Une offensive militaire dévastatrice sur les ressources hydriques
Entre les 15 et 16 septembre 2026, une série de frappes aériennes et d’opérations terrestres a ciblé des infrastructures hydrauliques essentielles dans la région de Kidal, au nord du Mali. Ces actions, menées par les Forces armées maliennes (FAMa) et leurs alliés, ont provoqué la mort d’au moins 43 civils et plongé des milliers de personnes dans une crise sans précédent.
Des frappes meurtrières sur les points d’eau stratégiques
Le 15 septembre, un avion d’attaque au sol a bombardé un puits situé à Amassine, un village dépendant entièrement de cette source pour l’abreuvement du bétail. Le lendemain, la localité de Tassik subissait à son tour des raids, cette fois coordonnés entre forces maliennes et troupes paramilitaires russes. Les rapports locaux confirment au moins 43 décès parmi les civils, souvent pris au piège près de ces zones vitales.
Une stratégie délibérée pour affamer les populations
Ces attaques ne sont pas le fruit du hasard. Elles s’inscrivent dans une campagne systématique visant à couper l’accès à l’eau pour les communautés nomades du Grand Nord malien. Dans un environnement où chaque goutte compte, la destruction des puits et des réseaux hydrauliques équivaut à une condamnation à mort lente pour des familles entières.
À Kidal même, les infrastructures civiles ne sont pas épargnées. Les réseaux d’eau potable et d’électricité, déjà fragiles, subissent des dommages répétés, tandis que des lieux de culte comme des mosquées ont été endommagés lors d’opérations militaires.
Un mode de vie pastoral en voie de disparition
Pour les éleveurs du Sahel, l’eau est une question de survie. Sans accès aux points d’abreuvement, leur bétail – principale source de revenus et de nourriture – périt en quelques jours. Les marchés locaux s’effondrent, et les familles doivent fuir vers des zones urbaines déjà saturées, où les ressources sont rares.
Un effondrement humanitaire imminent
Alors que les tensions persistent dans le nord du Mali, les équipes d’aide d’urgence peinent à acheminer des secours. La destruction des infrastructures hydrauliques aggrave une situation déjà critique : risque de famine, déplacements massifs et effondrement des structures sanitaires. Le droit international humanitaire interdit pourtant le ciblage des ressources essentielles à la survie.
Si cette stratégie se poursuit, Kidal pourrait basculer dans un chaos humanitaire aux conséquences durables pour des générations.
Les conséquences économiques et sociales
- Perte du bétail : des milliers d’animaux morts de soif, ruinant des décennies d’élevage pastoral.
- Crise alimentaire : la disparition des troupeaux prive les familles de viande, de lait et de revenus.

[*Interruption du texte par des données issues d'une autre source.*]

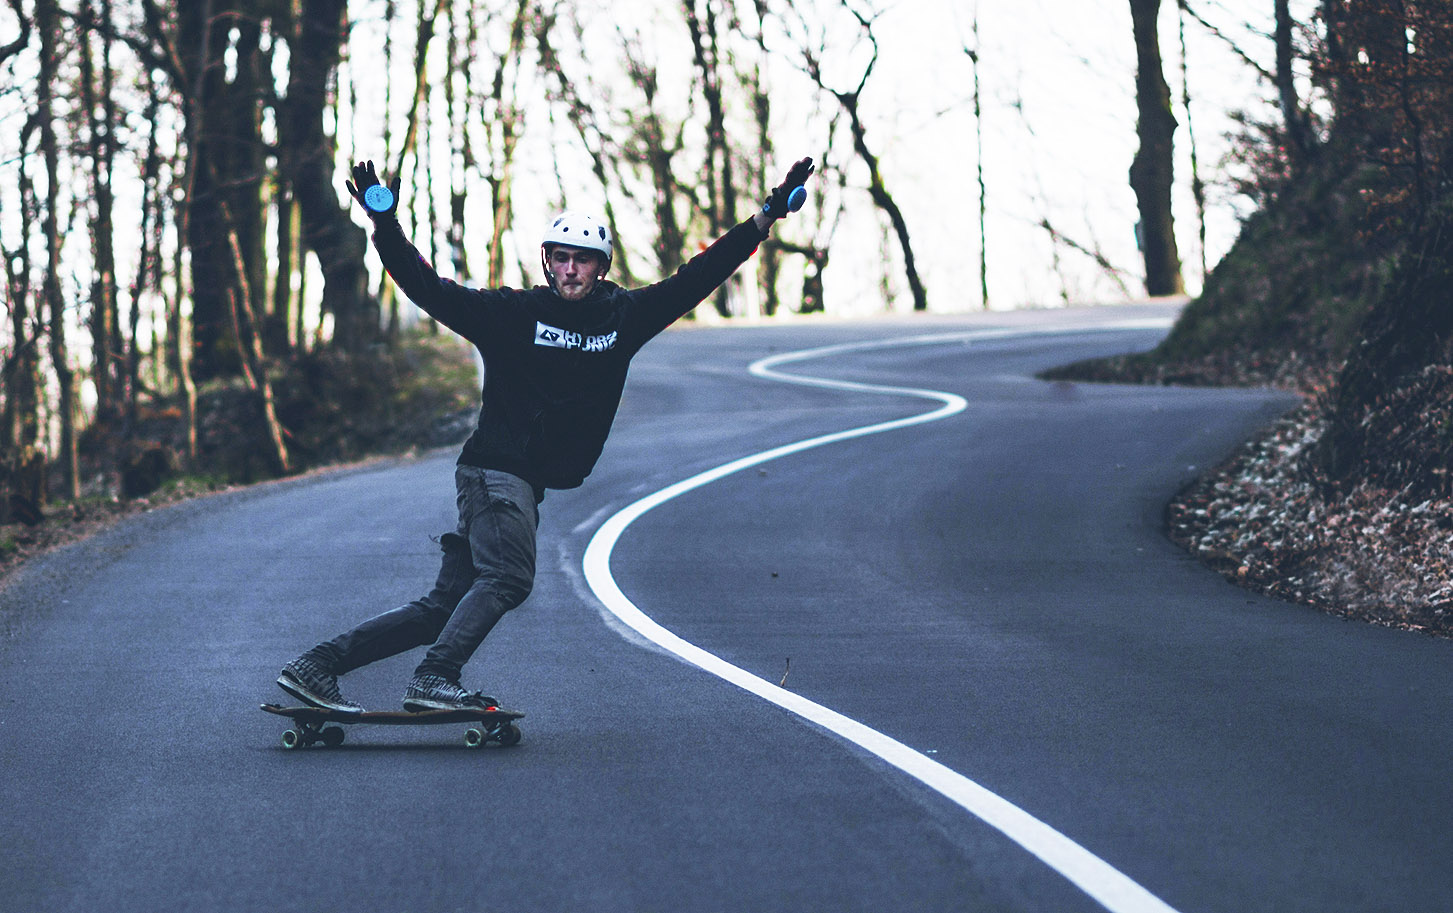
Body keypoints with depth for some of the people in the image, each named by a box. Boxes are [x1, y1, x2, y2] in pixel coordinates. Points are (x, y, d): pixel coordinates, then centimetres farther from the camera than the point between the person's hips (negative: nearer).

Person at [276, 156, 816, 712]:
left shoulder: (624, 317, 9)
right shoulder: (513, 313, -3)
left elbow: (698, 277, 11)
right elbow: (429, 290, -8)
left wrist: (767, 218, 8)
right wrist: (385, 226, -21)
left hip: (529, 485, 5)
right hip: (494, 469, -5)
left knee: (445, 603, 2)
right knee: (507, 578, -26)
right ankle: (434, 681, -30)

- Exode forcé : des centaines de familles contraintes d’abandonner leurs terres pour des camps de fortune.
L’eau, nouvelle arme de guerre dans le Sahel
Cette offensive révèle une tactique de plus en plus utilisée dans les conflits sahéliens : rendre une région inhabitable en privant ses habitants des ressources les plus basiques. Kidal n’est qu’un exemple parmi d’autres de cette guerre invisible, où la survie des populations dépend désormais de la capacité des acteurs internationaux à réagir.